|Title||An Auto-tuned Method for Solving Large Tridiagonal Systems on the GPU
(In Proceedings) |
|in||Proceedings of the 25th IEEE International Parallel and Distributed Processing Symposium|
Andrew Davidson, Yao Zhang, John D. Owens |
|Keyword(s)||auto-tuning, tridiagonal solvers, gpu computing|
We present a multi-stage method for solving large tridiagonal systems on the GPU. Previously large tridiagonal systems cannot be efficiently solved due to the limitation of onchip shared memory size. We tackle this problem by splitting the systems to smaller ones and then solving them on-chip.
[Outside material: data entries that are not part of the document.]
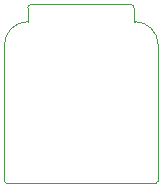
<source format=gbr>
%TF.GenerationSoftware,KiCad,Pcbnew,8.0.3*%
%TF.CreationDate,2024-10-09T18:17:50-05:00*%
%TF.ProjectId,udb-s,7564622d-732e-46b6-9963-61645f706362,rev?*%
%TF.SameCoordinates,Original*%
%TF.FileFunction,Profile,NP*%
%FSLAX46Y46*%
G04 Gerber Fmt 4.6, Leading zero omitted, Abs format (unit mm)*
G04 Created by KiCad (PCBNEW 8.0.3) date 2024-10-09 18:17:50*
%MOMM*%
%LPD*%
G01*
G04 APERTURE LIST*
%TA.AperFunction,Profile*%
%ADD10C,0.100000*%
%TD*%
G04 APERTURE END LIST*
D10*
X122790000Y-80265000D02*
X122790000Y-91800000D01*
X133835000Y-78294465D02*
G75*
G02*
X135800035Y-80259465I0J-1965035D01*
G01*
X122940000Y-91950000D02*
G75*
G02*
X122790000Y-91800000I0J150000D01*
G01*
X135800000Y-91800000D02*
G75*
G02*
X135650000Y-91950000I-150000J0D01*
G01*
X133465862Y-76835862D02*
X125060000Y-76840000D01*
X133780000Y-78290000D02*
X133770000Y-77140000D01*
X122940000Y-91950000D02*
X135650000Y-91950000D01*
X124755862Y-77144138D02*
G75*
G02*
X125060000Y-76839962I304138J38D01*
G01*
X122790000Y-80265000D02*
G75*
G02*
X124755000Y-78300000I1965000J0D01*
G01*
X133835000Y-78294465D02*
X133780000Y-78290000D01*
X124755862Y-77144138D02*
X124755000Y-78300000D01*
X133465862Y-76835862D02*
G75*
G02*
X133770038Y-77140000I38J-304138D01*
G01*
X135800000Y-91800000D02*
X135800000Y-80259465D01*
M02*

</source>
The multi-stage characteristic of our method, together with various workloads and GPUs of different capabilities, obligates an auto-tuning strategy to carefully select the switch points between computation stages. In particular, we show two ways to effectively prune the tuning space and thus avoid an impractical exhaustive search: (1) apply algorithmic knowledge to decouple tuning parameters, and (2) estimate search starting points based on GPU architecture parameters. We demonstrate autotuning is a powerful tool that improves the performance by up to 5x, saves 17% and 32% of execution time on average respectively for static and dynamic tuning, and enables our multi-stage solver to outperform the Intel MKL tridiagonal solver on many parallel tridiagonal systems by 5-11x.